Stadtleben | aus FALTER 32/08 vom 06.08.2008

Falter: Herr Reichert, ärgern sich die Leute über Ihr Buch?

Martin Reichert: Einige fühlen sich wirklich extrem angepisst. Dabei geht es doch darum, ihnen freundlich den Spiegel vorzuhalten. Man muss in der Lage sein, Abstand zu gewinnen, über sich selbst lachen zu können und mal kurz nachzudenken.

Haben Sie selbst schlechte Erfahrungen beim "Erwachsenwerden" gemacht?

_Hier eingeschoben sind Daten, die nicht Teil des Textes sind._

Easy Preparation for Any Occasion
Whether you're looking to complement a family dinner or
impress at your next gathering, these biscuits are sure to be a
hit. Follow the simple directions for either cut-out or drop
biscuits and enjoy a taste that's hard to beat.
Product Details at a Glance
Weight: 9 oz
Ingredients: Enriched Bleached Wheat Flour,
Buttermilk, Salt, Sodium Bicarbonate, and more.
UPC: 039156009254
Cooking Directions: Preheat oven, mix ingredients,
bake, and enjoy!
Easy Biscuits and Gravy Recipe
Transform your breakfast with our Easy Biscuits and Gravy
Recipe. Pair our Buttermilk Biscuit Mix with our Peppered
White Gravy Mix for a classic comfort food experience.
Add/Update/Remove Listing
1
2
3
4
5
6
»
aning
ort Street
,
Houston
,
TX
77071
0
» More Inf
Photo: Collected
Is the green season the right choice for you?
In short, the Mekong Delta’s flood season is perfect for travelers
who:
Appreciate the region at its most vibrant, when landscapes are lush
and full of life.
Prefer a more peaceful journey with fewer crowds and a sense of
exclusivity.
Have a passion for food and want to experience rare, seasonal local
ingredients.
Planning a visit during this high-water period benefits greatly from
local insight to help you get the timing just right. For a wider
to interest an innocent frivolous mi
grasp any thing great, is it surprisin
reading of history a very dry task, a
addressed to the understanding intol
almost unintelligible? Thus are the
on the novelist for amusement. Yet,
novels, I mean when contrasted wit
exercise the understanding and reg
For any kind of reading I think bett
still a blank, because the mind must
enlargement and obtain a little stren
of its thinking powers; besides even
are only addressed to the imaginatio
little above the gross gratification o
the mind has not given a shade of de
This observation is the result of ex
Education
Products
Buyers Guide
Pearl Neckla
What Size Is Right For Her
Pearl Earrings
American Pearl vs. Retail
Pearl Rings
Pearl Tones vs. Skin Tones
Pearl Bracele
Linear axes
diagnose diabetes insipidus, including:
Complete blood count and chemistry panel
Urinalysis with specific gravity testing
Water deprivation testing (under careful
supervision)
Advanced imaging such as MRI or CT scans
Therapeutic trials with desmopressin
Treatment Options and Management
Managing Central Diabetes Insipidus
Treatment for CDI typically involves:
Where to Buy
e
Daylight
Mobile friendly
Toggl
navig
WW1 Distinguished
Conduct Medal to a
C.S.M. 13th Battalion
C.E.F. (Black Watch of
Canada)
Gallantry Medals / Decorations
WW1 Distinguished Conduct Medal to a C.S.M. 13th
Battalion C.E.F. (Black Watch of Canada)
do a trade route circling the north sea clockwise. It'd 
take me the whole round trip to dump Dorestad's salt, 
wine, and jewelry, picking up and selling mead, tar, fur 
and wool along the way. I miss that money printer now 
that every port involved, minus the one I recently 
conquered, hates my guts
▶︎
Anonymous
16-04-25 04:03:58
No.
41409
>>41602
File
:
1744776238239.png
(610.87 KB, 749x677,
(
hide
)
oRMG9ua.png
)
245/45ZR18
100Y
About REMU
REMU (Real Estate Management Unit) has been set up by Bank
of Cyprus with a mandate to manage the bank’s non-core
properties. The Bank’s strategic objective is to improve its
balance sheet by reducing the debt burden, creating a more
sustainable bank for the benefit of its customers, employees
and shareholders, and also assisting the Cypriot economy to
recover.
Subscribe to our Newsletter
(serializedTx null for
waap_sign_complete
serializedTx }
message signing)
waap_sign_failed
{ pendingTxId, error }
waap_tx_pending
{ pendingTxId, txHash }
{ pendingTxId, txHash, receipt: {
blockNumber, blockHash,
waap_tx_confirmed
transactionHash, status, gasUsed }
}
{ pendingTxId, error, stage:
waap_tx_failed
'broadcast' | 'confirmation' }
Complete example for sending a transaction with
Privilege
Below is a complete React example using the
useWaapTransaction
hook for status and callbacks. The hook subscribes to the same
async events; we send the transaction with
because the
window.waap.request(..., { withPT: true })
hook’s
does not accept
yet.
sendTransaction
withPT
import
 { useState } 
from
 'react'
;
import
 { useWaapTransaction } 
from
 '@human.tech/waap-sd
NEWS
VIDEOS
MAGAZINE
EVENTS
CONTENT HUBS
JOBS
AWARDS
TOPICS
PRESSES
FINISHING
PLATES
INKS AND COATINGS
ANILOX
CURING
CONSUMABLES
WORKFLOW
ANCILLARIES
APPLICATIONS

Ab 30 gab es Momente des Zweifelns. Viele aus der Generation Umhängetasche kennen das: Man steht irgendwo nachts um vier betrunken herum. Am nächsten Tag um zehn muss man aber irgendwo sein. Und man fragt sich: Was mache ich hier eigentlich? In meinem Fall erkrankten Freunde lebensbedrohlich. Man merkt, dass die eigene Existenz auch materiell auf sehr wackligen Beinen steht. Dass das Leben leider auch einen gewissen Ernst beinhaltet. Das schöne am sogenannten Erwachsenwerden ist, dass man Abstand nimmt von Posen. Dass Außenwahrnehmungen und Gruppenzugehörigkeiten irgendwann an Relevanz verlieren.